Am Sonntag stehen Shoel und Janine sehr früh auf und richten alles für einen Tagesausflug. Das Frühstück werden sie an einem weitläufigen Sandstrand einnehmen. Nur das Baguette hierfür müssen sie noch einkaufen.
Zuerst zeigt Janine Shoel die weitläufigen Gehege für die Wildpferde. Sie erklärt, die verschiedenen Rassen, die sich hier zusammen gefunden haben. Jedes Pferd eine Schönheit für sich. Wenn sie so wild durch das Gelände toben. Mit einander raufen und um die Wette laufen. Shoel ist begeistert. Gesehen hat er sie schon vor etlichen Jahren, nur wusste er nicht, dass sie auf eingezäuntem Gelände sind.
Sie sind gemeinsam den ganzen Tag unterwegs. Janine hat Shoel gezeigt, wie man ein Mittagessen improvisiert und Shoel hat sie sogar bis an den Strand getragen, so dass Janine sogar ihre Füße ein wenig ins Wasser halten konnte. Er nimmt Janine auf den Rücken und trägt sie so ein Stück am Strand entlang.
Gegen Abend kehren dann beide zum Clan zurück. Kein Wort wird gesprochen, auch wenn es Janines Mutter gerne wissen würde, wo sie den ganzen Tag verbracht haben. Janine lässt sich an den Tisch bringen und beginnt zu essen. Ihr Hunger scheint unendlich zu sein.

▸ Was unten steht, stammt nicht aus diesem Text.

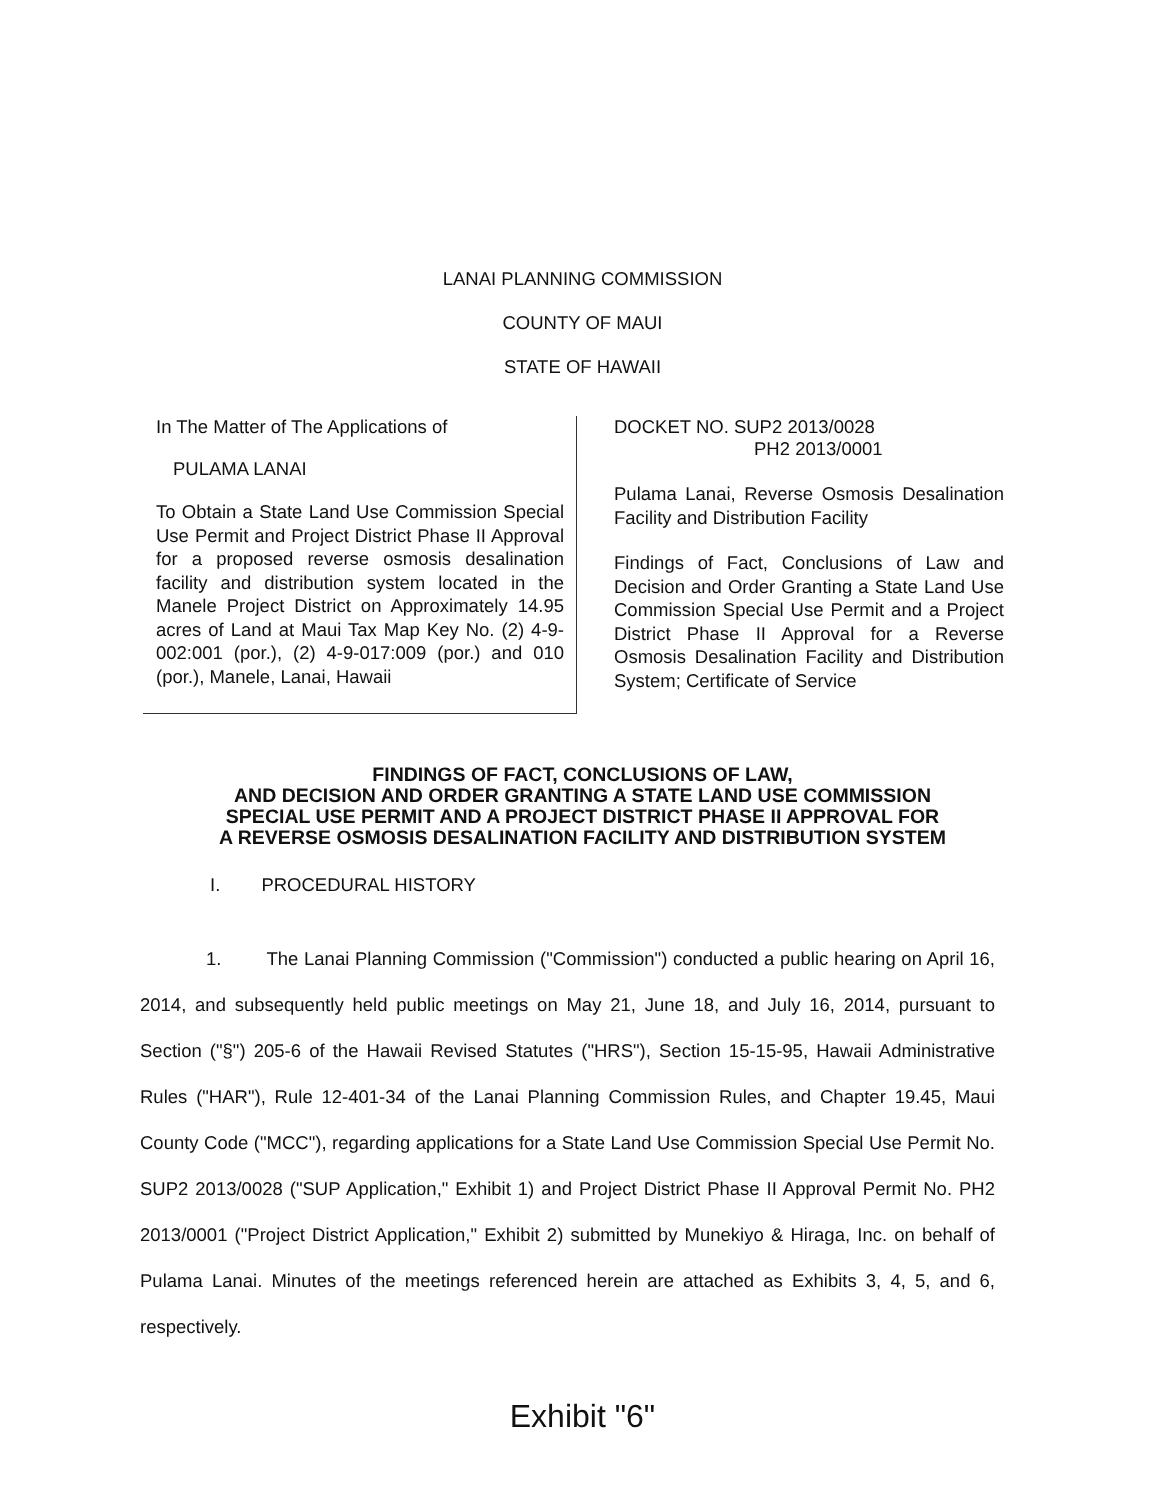LANAI PLANNING COMMISSION
COUNTY OF MAUI
STATE OF HAWAII
In The Matter of The Applications of
PULAMA LANAI
To Obtain a State Land Use Commission Special Use Permit and Project District Phase II Approval for a proposed reverse osmosis desalination facility and distribution system located in the Manele Project District on Approximately 14.95 acres of Land at Maui Tax Map Key No. (2) 4-9-002:001 (por.), (2) 4-9-017:009 (por.) and 010 (por.), Manele, Lanai, Hawaii
DOCKET NO. SUP2 2013/0028
PH2 2013/0001
Pulama Lanai, Reverse Osmosis Desalination Facility and Distribution Facility
Findings of Fact, Conclusions of Law and Decision and Order Granting a State Land Use Commission Special Use Permit and a Project District Phase II Approval for a Reverse Osmosis Desalination Facility and Distribution System; Certificate of Service
FINDINGS OF FACT, CONCLUSIONS OF LAW,
AND DECISION AND ORDER GRANTING A STATE LAND USE COMMISSION
SPECIAL USE PERMIT AND A PROJECT DISTRICT PHASE II APPROVAL FOR
A REVERSE OSMOSIS DESALINATION FACILITY AND DISTRIBUTION SYSTEM
I. PROCEDURAL HISTORY
1. The Lanai Planning Commission ("Commission") conducted a public hearing on April 16, 2014, and subsequently held public meetings on May 21, June 18, and July 16, 2014, pursuant to Section ("§") 205-6 of the Hawaii Revised Statutes ("HRS"), Section 15-15-95, Hawaii Administrative Rules ("HAR"), Rule 12-401-34 of the Lanai Planning Commission Rules, and Chapter 19.45, Maui County Code ("MCC"), regarding applications for a State Land Use Commission Special Use Permit No. SUP2 2013/0028 ("SUP Application," Exhibit 1) and Project District Phase II Approval Permit No. PH2 2013/0001 ("Project District Application," Exhibit 2) submitted by Munekiyo & Hiraga, Inc. on behalf of Pulama Lanai. Minutes of the meetings referenced herein are attached as Exhibits 3, 4, 5, and 6, respectively.
Exhibit "6"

Inzwischen hat sie das dritte dicke Brot mit Schinken verschlungen. Shoel flüstert ihr ins Ohr: „Die Meeresluft hat dich wohl sehr hungrig gemacht?“
Janines Brüder beginnen sie aufzuziehen. Shoel kann aber nicht verstehen, was sie reden. Wenn sie unter sich sind sprechen sie ihren Zigeunerkauderwelsch. Ein Gemisch aus Französisch, Rumänisch und Österreichisch.
Shoel beobachtet, wie Janine von Minute zu Minute ärgerlicher wird. „Was ist hier los, wenn ihr sie aufziehen wollt, dann lasst es mich hören und wenn ihr Streit sucht, dann legt euch mit mir an“, ruft Shoel mit lauter Stimme in Richtung der beiden Brüder.